Dear all,
I am a newcomer to postgres and love it so far. I've given this problem a lot of thought already, RTFM to the best of my ability, but hit a dead end, so I need a nudge in the right direction.
I'm designing a database where each entity of interest has a "rowversion" column that gets assigned a value from a global sequence. So, in the simplest scenario, if I have two rows in table "emps": emp1 with rowversion@3 and emp2 with rowversion@5, then I know emp2 was modified after emp1.
This is to form the foundation of a data sync scenario, where a client knows they have everything up until @3 and now they need the latest updates (SELECT * FROM emps WHERE rowversion>3 and rowversion<=new_anchor).
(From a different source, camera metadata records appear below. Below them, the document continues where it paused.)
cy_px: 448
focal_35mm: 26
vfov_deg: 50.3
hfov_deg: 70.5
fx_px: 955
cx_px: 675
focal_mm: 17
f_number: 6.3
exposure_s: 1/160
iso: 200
The problem here is, there's no way to interrogate the database for the "latest committed @rowversion that has none pending before it". An example scenario:
@3 - committed
@4 - committed
@5 - committed
@6 - in progress - not committed yet
@7 - in progress - not committed yet
@8 - committed
@9 - committed
When client asks for updated records, we ask the database for an appropriate new_anchor. Since the rows with rowversion @6 and @7 are still in progress, new_anchor has to be @5, so that our range query doesn't miss any uncommitted updates. Now the client can be confident it has everything up until @5.
So the actual problem distilled: how can this new_anchor be safely determined each time?
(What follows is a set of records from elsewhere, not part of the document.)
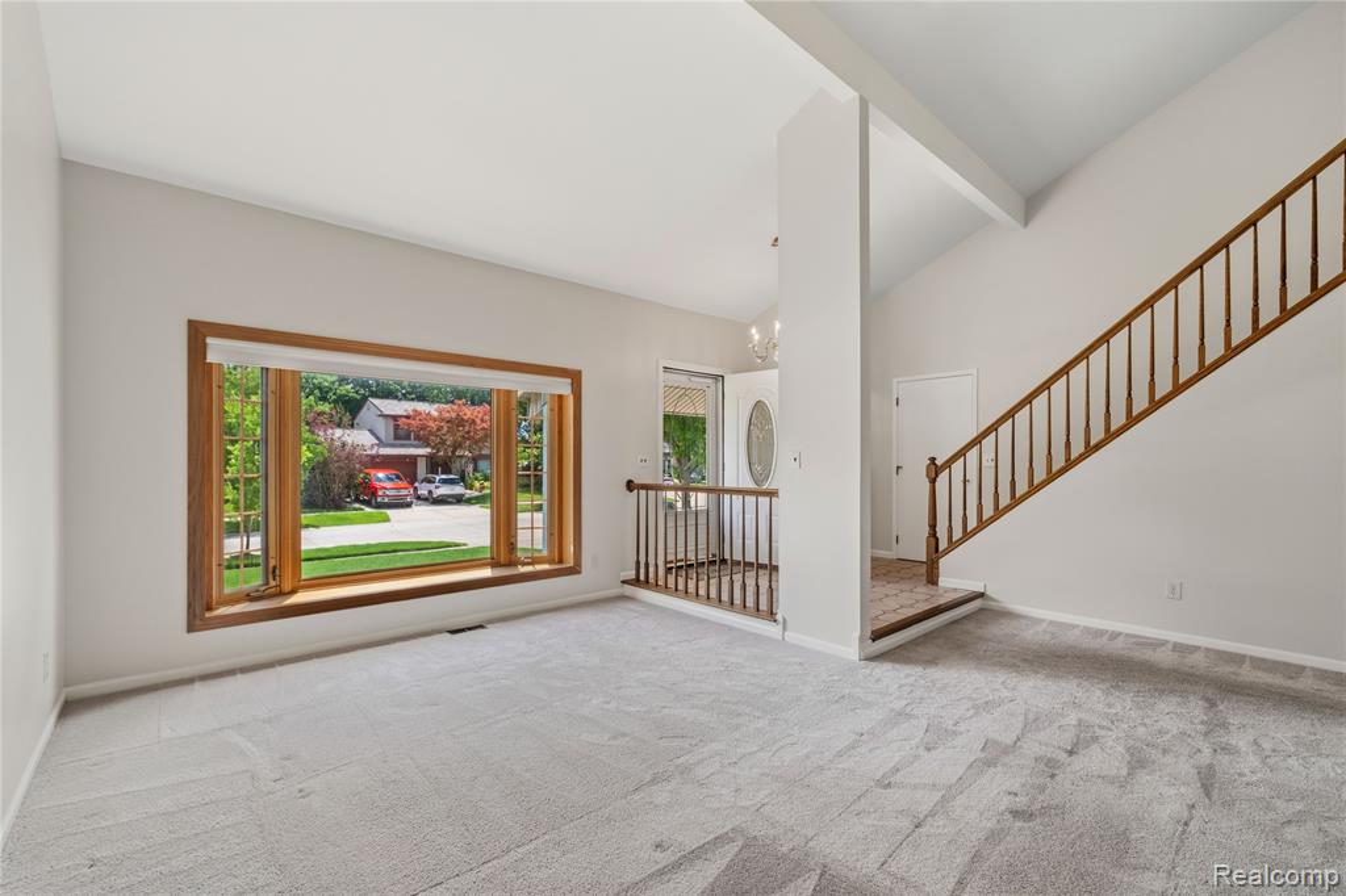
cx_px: 673
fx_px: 561
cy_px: 448
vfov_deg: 77.3
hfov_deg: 100.4
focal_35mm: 15
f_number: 7.1
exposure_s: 1/4
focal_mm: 10
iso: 500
As you can probably tell I've borrowed this idea from SQL Server, where this problem is trivially solved by the min_active_rowversion() function. This function would return @6 in the above scenario, so your new_anchor is always going to be "min_active_rowversion()-1". I sort of had an idea how this could be implemented in postgres using an "active_rowversions" table, and a "SELECT min(id) FROM active_rowversions" but that would require READ UNCOMMITTED isolation, which is not available in postgres.
I would really appreciate any help or ideas.
Best regards,
Nick